The SEC has of late come under attack in the courts and congressional hearings for the “Kafkaesque” nature of its administrative hearings. Specifically, critics argue that the administrative hearings deprive defendants of the due process protections afforded by the U.S. Constitution. The most recent legal challenge was filed in U.S. District Court on April 1, 2015 by New York financier Lynn Tilton in response to SEC proceedings initiated against her the day before. But Tilton and the other challengers could face an uphill battle in light of a recent federal court ruling dismissing a similar challenge on jurisdictional grounds, citing the plaintiff’s failure to exhaust administrative remedies in the very proceedings they are challenging.
You won every case.

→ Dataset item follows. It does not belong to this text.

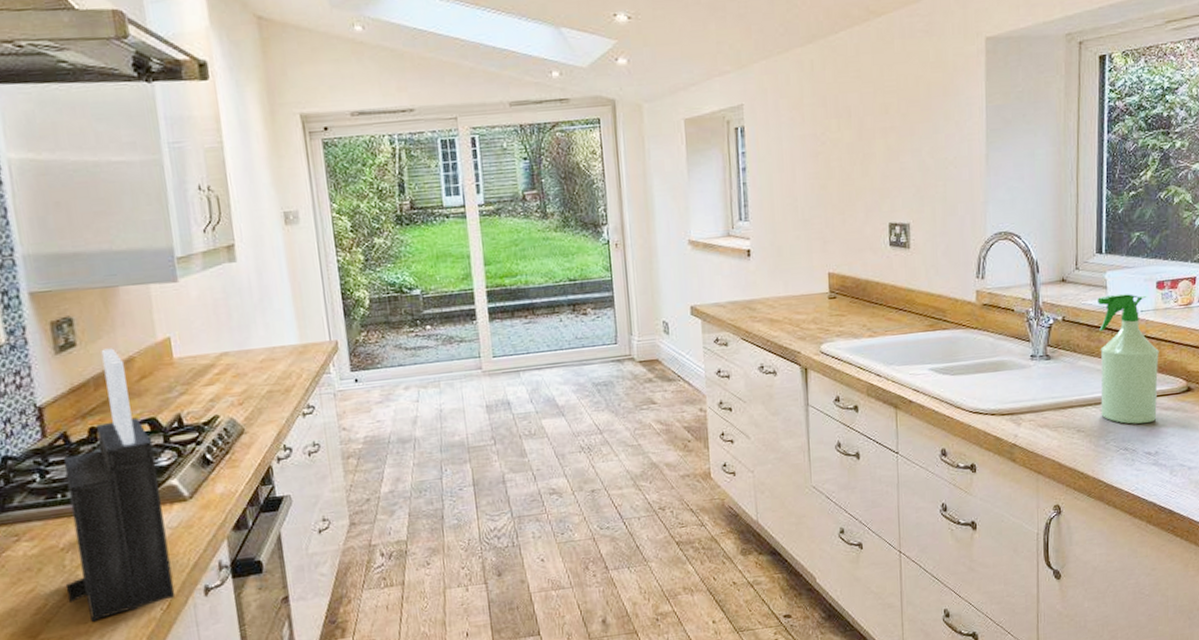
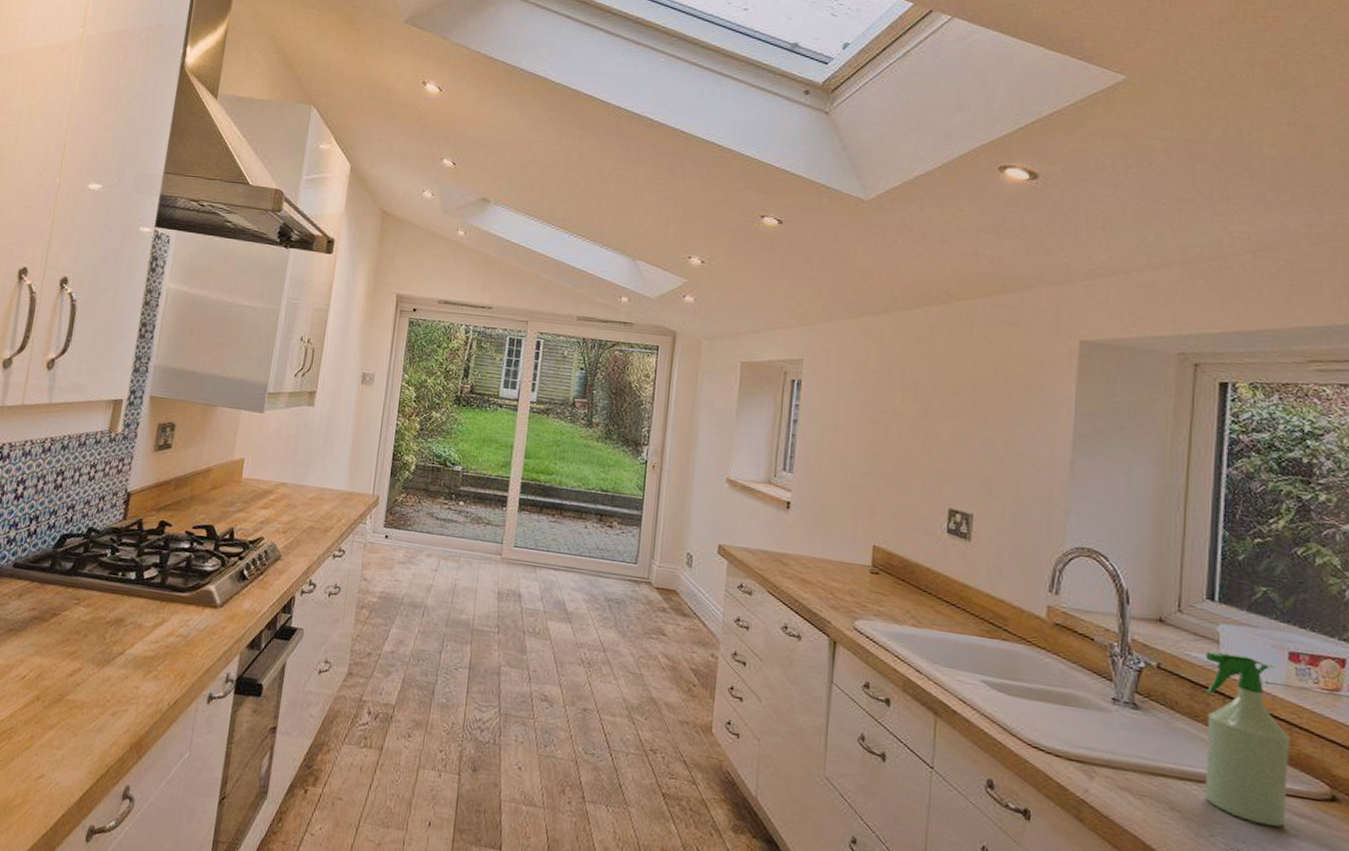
knife block: present [63,348,176,622] -> none [98,456,205,698]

How about with regard to the cases you brought in federal court? One hundred percent there? No? You won 11 out of 18 [cases]? . . . You think there could be any correlation when you actually hire the judges, and you set the rules, that you win all the cases? . . . And you might say ‘You know what, I want to bring more cases in front of the judges that I hire and abide by the rules that I set as opposed to letting these cases go to federal court . . . and, lo and behold, I win them all. – Rep Sean Duffy (R -Wis)
On March 30, 2015, the SEC announced that it was charging self-described “Diva of Distressed” Lynn Tilton (Tilton) and her investment firms Patriarch Partners LLC and related Patriarch limited liability companies (collectively, Patriarch) with fraud and breach of fiduciary duty for, among other things, hiding from investors the poor performance of loan assets in three collateralized loan obligation funds they manage in violation of the federal securities laws. The SEC chose to bring these charges in its own administrative forum instead of in a United States District Court, having that day filed an Order Scheduling Hearing and Designating Presiding Judge (OIP). The OIP directed that (1) a public hearing be held within 60 days before a designated administrative law judge (ALJ) and (2) an initial decision be issued within 300 days addressing the veracity of the allegations contained in the OIP and determining what remedial action, if any, should be taken, including injunctive relief and/or the payment of monetary penalties and disgorgement. In its press release, the SEC stated that “[t]he matter will be scheduled for a public hearing before an administrative law judge for proceedings to adjudicate the Enforcement Division’s allegations and determine what, if any, remedial actions are appropriate.”
In the meantime, Congress recently held hearings regarding the due process fairness of the SEC’s administrative hearings. On March 19, 2015 (just in time for Tilton to reference it in paragraph 30 of her complaint), Director of Enforcement Andrew Ceresney had an uncomfortable interlude attempting to justify the SEC’s administrative proceedings in the Q&A following his testimony before the House Financial Services Subcommittee (the topic of which was “Oversight of the SEC’s Division of Enforcement”).
During the course of the Q&A in response to different questioners, Ceresney gave the following 2014 statistics: The SEC brought a majority of its cases, or 57%, in federal court and 43% as administrative proceedings. The SEC was successful in 11 out of the 18 federal court cases (13 of which were jury trials), and it had a success rate of nearly 100% in its administrative proceedings. In response to these statistics, specifically the nearly 100% success rate in the administrative proceedings, Rep. Sean Duffy (R-Wis.) questioned sharply: “You won every case. How about with regard to the cases you brought in federal court? One hundred percent there? No? You won 11 out of 18 [cases]? . . . You think there could be any correlation when you actually hire the judges, and you set the rules, that you win all the cases? . . . And you might say ‘You know what, I want to bring more cases in front of the judges that I hire and abide by the rules that I set as opposed to letting these cases go to federal court . . . and, lo and behold, I win them all. And I believe in due process. That’s a great way to administer justice when you work at the SEC.” To this Ceresney replied, “We are not afraid to try cases in federal court. In fact, we won 11 of our last 13 jury trials in federal court . . . . And we still bring a majority of our cases in district court, so we are not shying away from using district court.”